◆ To be done ◆
Reproduce each of the following records line for line, with no changes.

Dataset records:
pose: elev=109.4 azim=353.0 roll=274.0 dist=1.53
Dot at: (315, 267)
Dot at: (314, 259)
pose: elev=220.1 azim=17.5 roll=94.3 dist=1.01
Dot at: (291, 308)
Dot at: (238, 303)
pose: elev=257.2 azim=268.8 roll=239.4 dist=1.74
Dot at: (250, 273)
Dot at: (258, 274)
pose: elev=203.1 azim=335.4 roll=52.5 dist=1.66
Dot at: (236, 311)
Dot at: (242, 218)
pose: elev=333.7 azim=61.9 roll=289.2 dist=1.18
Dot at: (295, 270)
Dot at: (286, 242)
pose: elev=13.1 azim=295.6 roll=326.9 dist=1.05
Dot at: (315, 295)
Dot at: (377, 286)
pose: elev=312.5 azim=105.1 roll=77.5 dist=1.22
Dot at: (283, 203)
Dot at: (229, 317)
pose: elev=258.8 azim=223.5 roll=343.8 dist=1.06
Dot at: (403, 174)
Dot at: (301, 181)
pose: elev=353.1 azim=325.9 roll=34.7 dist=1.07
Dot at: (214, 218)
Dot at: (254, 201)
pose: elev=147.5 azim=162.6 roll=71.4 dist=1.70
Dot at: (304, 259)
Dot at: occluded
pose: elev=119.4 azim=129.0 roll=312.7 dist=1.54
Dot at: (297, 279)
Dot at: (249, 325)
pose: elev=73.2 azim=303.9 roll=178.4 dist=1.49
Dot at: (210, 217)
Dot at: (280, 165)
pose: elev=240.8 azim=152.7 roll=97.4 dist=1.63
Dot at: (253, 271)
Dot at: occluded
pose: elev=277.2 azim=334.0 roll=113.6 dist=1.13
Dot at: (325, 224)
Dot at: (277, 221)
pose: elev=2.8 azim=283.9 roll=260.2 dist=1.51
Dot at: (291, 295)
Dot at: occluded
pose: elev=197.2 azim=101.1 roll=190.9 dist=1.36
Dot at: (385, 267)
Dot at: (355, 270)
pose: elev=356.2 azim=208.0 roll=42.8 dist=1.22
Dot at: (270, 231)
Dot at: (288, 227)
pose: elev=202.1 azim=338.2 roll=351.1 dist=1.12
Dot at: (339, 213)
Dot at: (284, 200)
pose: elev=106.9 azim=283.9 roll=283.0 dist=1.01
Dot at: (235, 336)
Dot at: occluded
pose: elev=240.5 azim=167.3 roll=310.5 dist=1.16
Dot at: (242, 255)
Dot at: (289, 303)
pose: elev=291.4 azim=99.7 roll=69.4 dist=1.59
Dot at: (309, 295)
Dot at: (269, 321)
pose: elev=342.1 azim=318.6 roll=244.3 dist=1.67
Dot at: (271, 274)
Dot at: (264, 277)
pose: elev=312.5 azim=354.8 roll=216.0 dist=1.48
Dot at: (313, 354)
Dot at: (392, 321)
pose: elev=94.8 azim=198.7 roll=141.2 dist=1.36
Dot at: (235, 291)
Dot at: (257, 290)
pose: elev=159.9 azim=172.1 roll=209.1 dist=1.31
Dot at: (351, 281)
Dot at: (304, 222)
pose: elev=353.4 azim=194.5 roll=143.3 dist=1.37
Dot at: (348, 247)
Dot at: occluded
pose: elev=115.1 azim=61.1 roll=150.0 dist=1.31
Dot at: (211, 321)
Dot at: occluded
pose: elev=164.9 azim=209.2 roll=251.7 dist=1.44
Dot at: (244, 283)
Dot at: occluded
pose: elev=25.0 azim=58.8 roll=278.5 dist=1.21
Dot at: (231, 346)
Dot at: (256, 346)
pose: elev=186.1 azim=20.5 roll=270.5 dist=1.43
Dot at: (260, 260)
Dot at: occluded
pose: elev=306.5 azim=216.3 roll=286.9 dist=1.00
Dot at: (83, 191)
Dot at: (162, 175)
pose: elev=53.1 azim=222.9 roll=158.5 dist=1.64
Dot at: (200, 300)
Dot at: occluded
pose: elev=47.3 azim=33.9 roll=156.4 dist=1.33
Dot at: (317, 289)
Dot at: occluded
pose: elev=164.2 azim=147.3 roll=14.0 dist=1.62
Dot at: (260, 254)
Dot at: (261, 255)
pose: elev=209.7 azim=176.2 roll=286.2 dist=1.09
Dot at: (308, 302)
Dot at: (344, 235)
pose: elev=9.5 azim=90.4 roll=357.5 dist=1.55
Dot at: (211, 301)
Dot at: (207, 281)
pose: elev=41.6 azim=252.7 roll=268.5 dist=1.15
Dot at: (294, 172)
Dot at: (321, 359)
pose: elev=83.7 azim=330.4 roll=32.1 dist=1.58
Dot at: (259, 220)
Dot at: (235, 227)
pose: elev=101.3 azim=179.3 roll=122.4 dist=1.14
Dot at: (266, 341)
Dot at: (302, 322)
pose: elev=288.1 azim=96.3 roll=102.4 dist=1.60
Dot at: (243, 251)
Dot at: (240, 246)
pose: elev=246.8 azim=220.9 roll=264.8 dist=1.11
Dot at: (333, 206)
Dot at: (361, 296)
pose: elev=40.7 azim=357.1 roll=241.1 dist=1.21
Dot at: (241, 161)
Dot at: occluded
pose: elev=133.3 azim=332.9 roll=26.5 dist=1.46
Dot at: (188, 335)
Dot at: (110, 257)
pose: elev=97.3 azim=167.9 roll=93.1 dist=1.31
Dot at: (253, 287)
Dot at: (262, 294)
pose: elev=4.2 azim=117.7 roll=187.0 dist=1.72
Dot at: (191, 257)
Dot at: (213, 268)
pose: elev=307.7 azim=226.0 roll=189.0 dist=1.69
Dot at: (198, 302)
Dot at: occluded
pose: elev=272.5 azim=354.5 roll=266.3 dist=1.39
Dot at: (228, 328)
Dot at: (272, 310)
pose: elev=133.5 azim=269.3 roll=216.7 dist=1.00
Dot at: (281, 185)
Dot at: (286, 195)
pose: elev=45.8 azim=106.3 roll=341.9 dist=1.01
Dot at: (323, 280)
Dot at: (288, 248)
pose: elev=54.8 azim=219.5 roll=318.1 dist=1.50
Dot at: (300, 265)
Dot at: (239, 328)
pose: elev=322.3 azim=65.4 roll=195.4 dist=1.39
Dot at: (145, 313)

◆ Result for this task ◆
pose: elev=109.4 azim=353.0 roll=274.0 dist=1.53
Dot at: (315, 267)
Dot at: (314, 259)
pose: elev=220.1 azim=17.5 roll=94.3 dist=1.01
Dot at: (291, 308)
Dot at: (238, 303)
pose: elev=257.2 azim=268.8 roll=239.4 dist=1.74
Dot at: (250, 273)
Dot at: (258, 274)
pose: elev=203.1 azim=335.4 roll=52.5 dist=1.66
Dot at: (236, 311)
Dot at: (242, 218)
pose: elev=333.7 azim=61.9 roll=289.2 dist=1.18
Dot at: (295, 270)
Dot at: (286, 242)
pose: elev=13.1 azim=295.6 roll=326.9 dist=1.05
Dot at: (315, 295)
Dot at: (377, 286)
pose: elev=312.5 azim=105.1 roll=77.5 dist=1.22
Dot at: (283, 203)
Dot at: (229, 317)
pose: elev=258.8 azim=223.5 roll=343.8 dist=1.06
Dot at: (403, 174)
Dot at: (301, 181)
pose: elev=353.1 azim=325.9 roll=34.7 dist=1.07
Dot at: (214, 218)
Dot at: (254, 201)
pose: elev=147.5 azim=162.6 roll=71.4 dist=1.70
Dot at: (304, 259)
Dot at: occluded
pose: elev=119.4 azim=129.0 roll=312.7 dist=1.54
Dot at: (297, 279)
Dot at: (249, 325)
pose: elev=73.2 azim=303.9 roll=178.4 dist=1.49
Dot at: (210, 217)
Dot at: (280, 165)
pose: elev=240.8 azim=152.7 roll=97.4 dist=1.63
Dot at: (253, 271)
Dot at: occluded
pose: elev=277.2 azim=334.0 roll=113.6 dist=1.13
Dot at: (325, 224)
Dot at: (277, 221)
pose: elev=2.8 azim=283.9 roll=260.2 dist=1.51
Dot at: (291, 295)
Dot at: occluded
pose: elev=197.2 azim=101.1 roll=190.9 dist=1.36
Dot at: (385, 267)
Dot at: (355, 270)
pose: elev=356.2 azim=208.0 roll=42.8 dist=1.22
Dot at: (270, 231)
Dot at: (288, 227)
pose: elev=202.1 azim=338.2 roll=351.1 dist=1.12
Dot at: (339, 213)
Dot at: (284, 200)
pose: elev=106.9 azim=283.9 roll=283.0 dist=1.01
Dot at: (235, 336)
Dot at: occluded
pose: elev=240.5 azim=167.3 roll=310.5 dist=1.16
Dot at: (242, 255)
Dot at: (289, 303)
pose: elev=291.4 azim=99.7 roll=69.4 dist=1.59
Dot at: (309, 295)
Dot at: (269, 321)
pose: elev=342.1 azim=318.6 roll=244.3 dist=1.67
Dot at: (271, 274)
Dot at: (264, 277)
pose: elev=312.5 azim=354.8 roll=216.0 dist=1.48
Dot at: (313, 354)
Dot at: (392, 321)
pose: elev=94.8 azim=198.7 roll=141.2 dist=1.36
Dot at: (235, 291)
Dot at: (257, 290)
pose: elev=159.9 azim=172.1 roll=209.1 dist=1.31
Dot at: (351, 281)
Dot at: (304, 222)
pose: elev=353.4 azim=194.5 roll=143.3 dist=1.37
Dot at: (348, 247)
Dot at: occluded
pose: elev=115.1 azim=61.1 roll=150.0 dist=1.31
Dot at: (211, 321)
Dot at: occluded
pose: elev=164.9 azim=209.2 roll=251.7 dist=1.44
Dot at: (244, 283)
Dot at: occluded
pose: elev=25.0 azim=58.8 roll=278.5 dist=1.21
Dot at: (231, 346)
Dot at: (256, 346)
pose: elev=186.1 azim=20.5 roll=270.5 dist=1.43
Dot at: (260, 260)
Dot at: occluded
pose: elev=306.5 azim=216.3 roll=286.9 dist=1.00
Dot at: (83, 191)
Dot at: (162, 175)
pose: elev=53.1 azim=222.9 roll=158.5 dist=1.64
Dot at: (200, 300)
Dot at: occluded
pose: elev=47.3 azim=33.9 roll=156.4 dist=1.33
Dot at: (317, 289)
Dot at: occluded
pose: elev=164.2 azim=147.3 roll=14.0 dist=1.62
Dot at: (260, 254)
Dot at: (261, 255)
pose: elev=209.7 azim=176.2 roll=286.2 dist=1.09
Dot at: (308, 302)
Dot at: (344, 235)
pose: elev=9.5 azim=90.4 roll=357.5 dist=1.55
Dot at: (211, 301)
Dot at: (207, 281)
pose: elev=41.6 azim=252.7 roll=268.5 dist=1.15
Dot at: (294, 172)
Dot at: (321, 359)
pose: elev=83.7 azim=330.4 roll=32.1 dist=1.58
Dot at: (259, 220)
Dot at: (235, 227)
pose: elev=101.3 azim=179.3 roll=122.4 dist=1.14
Dot at: (266, 341)
Dot at: (302, 322)
pose: elev=288.1 azim=96.3 roll=102.4 dist=1.60
Dot at: (243, 251)
Dot at: (240, 246)
pose: elev=246.8 azim=220.9 roll=264.8 dist=1.11
Dot at: (333, 206)
Dot at: (361, 296)
pose: elev=40.7 azim=357.1 roll=241.1 dist=1.21
Dot at: (241, 161)
Dot at: occluded
pose: elev=133.3 azim=332.9 roll=26.5 dist=1.46
Dot at: (188, 335)
Dot at: (110, 257)
pose: elev=97.3 azim=167.9 roll=93.1 dist=1.31
Dot at: (253, 287)
Dot at: (262, 294)
pose: elev=4.2 azim=117.7 roll=187.0 dist=1.72
Dot at: (191, 257)
Dot at: (213, 268)
pose: elev=307.7 azim=226.0 roll=189.0 dist=1.69
Dot at: (198, 302)
Dot at: occluded
pose: elev=272.5 azim=354.5 roll=266.3 dist=1.39
Dot at: (228, 328)
Dot at: (272, 310)
pose: elev=133.5 azim=269.3 roll=216.7 dist=1.00
Dot at: (281, 185)
Dot at: (286, 195)
pose: elev=45.8 azim=106.3 roll=341.9 dist=1.01
Dot at: (323, 280)
Dot at: (288, 248)
pose: elev=54.8 azim=219.5 roll=318.1 dist=1.50
Dot at: (300, 265)
Dot at: (239, 328)
pose: elev=322.3 azim=65.4 roll=195.4 dist=1.39
Dot at: (145, 313)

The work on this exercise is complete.